Noi valtellinesi lo ricordiamo per la sua permanenza a Sondrio e, soprattutto, per la partecipazione alla guerra di Liberazione con la “Brigata Mortirolo”. Anche Arfé non ha dimenticato la Valtellina. Su Immagini della Resistenza (pp. 23, 24, 25) ricorda come la permanenza in provincia gli abbia lasciato tracce indelebili. Alcune persone gli aprono la mente. Innanzitutto Piero Foianini: “medico bravissimo, uomo di commovente umanità, patriarca dell’antifascismo valtellinese. Fu lui a mettermi in contatto con altri compagni del partito d’azione: Mario Buzzi, Teresio Gola, Ercole Isella, il socialista Ugo Spinelli, e giovani impegnati nell’accompagnare in Svizzera prigionieri di guerra, perseguitati politici, ebrei”. È sempre Foianini a fargli presente la necessità della lotta armata, da condurre senza odio, per la dignità e per la libertà dell’Italia. A seguito di una delazione, finisce in carcere. “Nelle gelide celle di Via Caimi conobbi il mio primo comunista, Giulio Chiarelli. Nessun dubbio incrinava la sua fede nel comunismo, ma assieme alla fede egli aveva anche le altre virtù dei cristiani delle catacombe, la speranza e la carità… Mi raccontò, senza enfasi, del fronte popolare francese e della guerra di Spagna nella quale era rimasto ferito”. Ed aggiunge: “A Grosotto conobbi un giovanissimo partigiano, Maurizio Scarì “Paride”, il più giovane della formazione, che brillò per coraggio, che fu ferito alla vigilia della Liberazione, decorato dagli Alleati e rimasto nei decenni tra i miei amici più cari. Da lui risalii a suo padre Giovanni, che era stato operaio a Torino… Da lui sentii per la prima volta il nome di Gramsci, da lui appresi cosa era stata l’occupazione delle fabbriche nel 1920… e la carica criminale dello squadrismo torinese”. Così prosegue: “In Val Grosina scoprii l’Europa. Questa volta il maestro fu un disertore tedesco, un operaio di Amburgo, approdato alla nostra formazione con una fotografia in mano, quella della sua famiglia distrutta da un bombardamento. Era straziato, tenuto in vita dalla volontà di contribuire a trovare il modo perché mai più bande di pazzi criminali potessero mandare i popoli a scannarsi tra loro. E il rimedio lo aveva trovato: abbattere le frontiere, sciogliere gli eserciti, fare di tutti i popoli d’Europa un popolo solo”.

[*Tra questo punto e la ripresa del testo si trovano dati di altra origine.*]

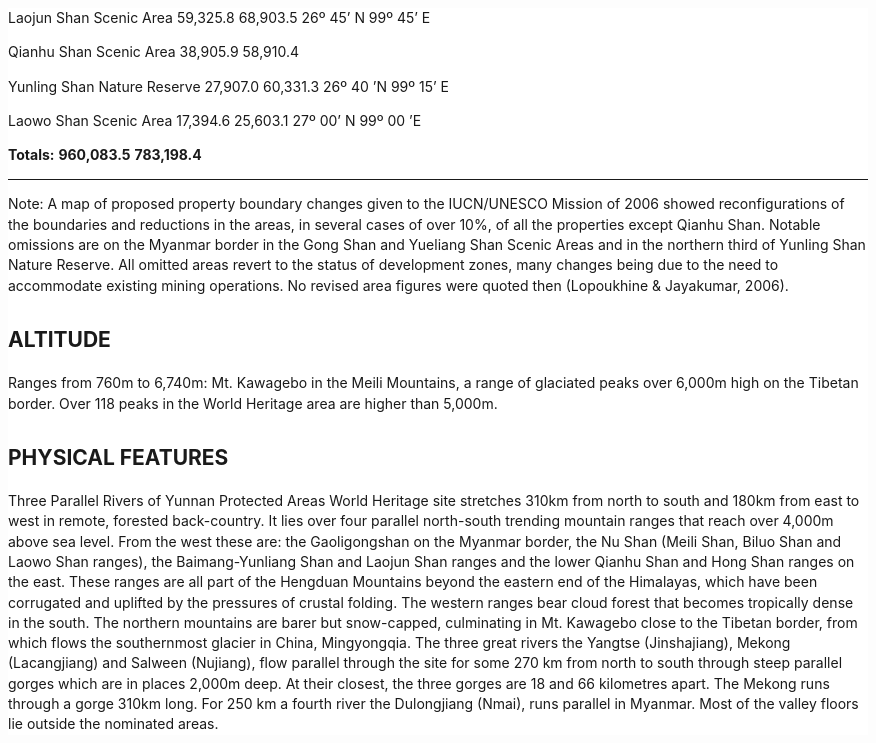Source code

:                                                                                                                    

  Laojun Shan Scenic Area                                                        59,325.8        68,903.5          26º 45’ N 99º 45’ E

  Qianhu Shan Scenic Area                                                        38,905.9        58,910.4          

  Yunling Shan Nature Reserve                                                    27,907.0        60,331.3          26º 40 ’N 99º 15’ E

  Laowo Shan Scenic Area                                                         17,394.6        25,603.1          27º 00’ N 99º 00 ’E

  **Totals:**                                                                    **960,083.5**   **783,198.4**     
  ------------------------------------------------------------------------------ --------------- ----------------- ----------------------

Note: A map of proposed property boundary changes given to the
IUCN/UNESCO Mission of 2006 showed reconfigurations of the boundaries
and reductions in the areas, in several cases of over 10%, of all the
properties except Qianhu Shan. Notable omissions are on the Myanmar
border in the Gong Shan and Yueliang Shan Scenic Areas and in the
northern third of Yunling Shan Nature Reserve. All omitted areas revert
to the status of development zones, many changes being due to the need
to accommodate existing mining operations. No revised area figures were
quoted then (Lopoukhine & Jayakumar, 2006).

ALTITUDE
--------

Ranges from 760m to 6,740m: Mt. Kawagebo in the Meili Mountains, a range
of glaciated peaks over 6,000m high on the Tibetan border. Over 118
peaks in the World Heritage area are higher than 5,000m.

PHYSICAL FEATURES
-----------------

Three Parallel Rivers of Yunnan Protected Areas World Heritage site
stretches 310km from north to south and 180km from east to west in
remote, forested back-country. It lies over four parallel north-south
trending mountain ranges that reach over 4,000m above sea level. From
the west these are: the Gaoligongshan on the Myanmar border, the Nu Shan
(Meili Shan, Biluo Shan and Laowo Shan ranges), the Baimang-Yunliang
Shan and Laojun Shan ranges and the lower Qianhu Shan and Hong Shan
ranges on the east. These ranges are all part of the Hengduan Mountains
beyond the eastern end of the Himalayas, which have been corrugated and
uplifted by the pressures of crustal folding. The western ranges bear
cloud forest that becomes tropically dense in the south. The northern
mountains are barer but snow-capped, culminating in Mt. Kawagebo close
to the Tibetan border, from which flows the southernmost glacier in
China, Mingyongqia. The three great rivers the Yangtse (Jinshajiang),
Mekong (Lacangjiang) and Salween (Nujiang), flow parallel through the
site for some 270 km from north to south through steep parallel gorges
which are in places 2,000m deep. At their closest, the three gorges are
18 and 66 kilometres apart. The Mekong runs through a gorge 310km long.
For 250 km a fourth river the Dulongjiang (Nmai), runs parallel in
Myanmar. Most of the valley floors lie outside the nominated areas.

“In seguito ritornammo sul tema con Plinio Corti, commissario della Divisione, il quale ci informò che un gruppo di compagni aveva lanciato, già nel ’41, un manifesto “per l’Europa libera e unita” e aveva fondato un movimento per la federazione europea. Era il gruppo, ho saputo dopo, capeggiato da Altiero Spinelli”. Così continua: “Ho vissuto allora… il significato vero di parole offuscate dalla retorica o storpiate dalla demagogia: pace, patria, libertà, dignità della persona umana, solidarietà nei popoli e tra i popoli”. E conclude: “Se oggi, varcata la soglia della vecchiaia, posso guardare indietro, avendo errori da riconoscere ma non peccati di cui pentirmi lo debbo a loro. È questo il mio debito di gratitudine verso la Valtellina. È per questo che da allora continuo ad amarla come la mia patria”.
Da sempre passa le ferie a Grosotto, ospite della famiglia Scarì, con la quale i ricordi comuni, le avventure, i pericoli corsi in quel periodo ad un tempo tragico ma anche esaltante, che segna per sempre la vita, si sprecano, obbligandoli a far le ore piccole. Quando scompare, l’allora Presidente della Repubblica Giorgio Napolitano invia un toccante messaggio contenente il ricordo di una vecchia amicizia, l’omaggio al combattente per la Libertà, al giornalista, allo scrittore, al politico impegnato con assoluto disinteresse personale.